I wonder if thats just an issue with the holden cruze because i have mine(cruze LT) lowered 1.6in(40.6mm) in the front and 1.2in(30.48mm) in the rear and have no vibration issues. Now granted you are about 5 mm lower in the front than i am but i would still think i would be getting the vibration issue if there was one. You may have different driveshafts in yours due to the difference in motor selection for the holden, but i am not sure. the only issue i have with mine is that the rear is creaking when i go over a speed bump and the rear tires get pushed up pretty far but while driving under normal conditions i have had no issues. I am going to try and figure this creaking out i am thinking its either my shocks or the springs rubbing on themselves. i will keep you all updated.


----------



## Ian_12 (Aug 19, 2011)

I doubt it is the halfshafts unless its been abused pretty bad. Could be an unbalanced tire, tire with abnormal wear before lowering, or even alignment still out. How old is the car before it was lowered? Also, when lowering, any irregularities with suspension, steering, and tires can be accentuated.


----------



## Sheldon (Jul 25, 2011)

Car had done 1500kms when it was lowered, currently at about 1700km mark. Not abused, wheel alignment was pretty much spot on after lowering but I had it done anyway for my peice of mind. Tyres are fine, no irregular wear and or balance issues. If it was tyres I would notice it at higher speeds aswell.
Everything is tight and there is no clearance issues with suspension and or guard clearances.
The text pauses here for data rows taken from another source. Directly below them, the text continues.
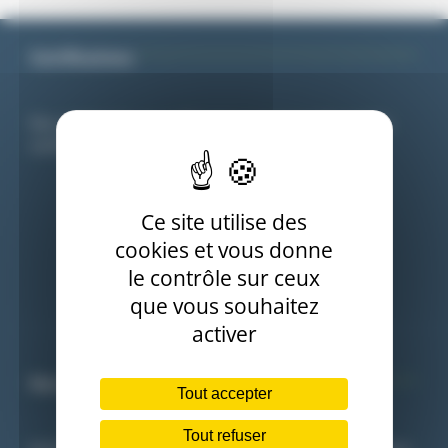
Certifications
Nos agréments et qualifications sont garantis par les
certifications des organismes de l’état.
Ce site utilise des
cookies et vous donne
le contrôle sur ceux
que vous souhaitez
activer
Nos domaines d’intervention
Tout accepter
Tout refuser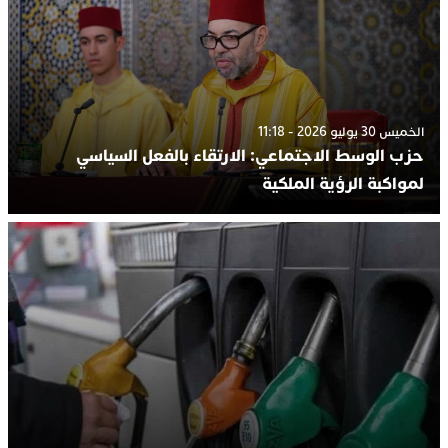
الخميس 30 يوليو 2026 - 11:18
حزب الوسط الاجتماعي: الارتقاء بالفعل السياسي
لمواكبة الرؤية الملكية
I am going to take the car to a driveshaft shop and have them check the balance and test the balance at the angle of when the car would be once lowered, see if they can find something.


----------



## 72buickgs (Mar 20, 2011)

since the problem appears only when turning, i would suggest a half shaft angle problem at the wheel side knuckles/ujoint, when the wheels are turned.


----------



## kevin1214 (Feb 26, 2011)

Usually there are 2 problems that i could think of. My car is also lowered pretty low i can only put 2 fingers in the front and only 1 in the rear. Now, my car makes kind of a thudding sounds when i slowly turn the wheel at a standstill. For your vibrations to happen, i think its because they didn't install the springs properly, or they didn't align the spring to the structs. Are your wheels stock? or they aftermarket?


----------



## Sheldon (Jul 25, 2011)

Stock factory 17" alloys

Springs are seated properly.
The car vibrates going straight aswell


----------



## Mofolicious (Jun 19, 2011)

Had the same issue in my S40. It was slammed and the driveshafts did not like it at ALL. I also had a bitch of a time getting it to be adjusted perfectly as far as camber was concerned. Never was able to find that happy medium.

Other common causes of this issue can be mud "in the tires" throwing off your wheel balance, and cupping of the tires (which is usually caused by the camber being off. You say the toe was checked so I'm guessing that won't be an issue.) 

I'm going to keep an eye on this thread. Please keep it updated if you encounter any more possible solutions. Good luck.


----------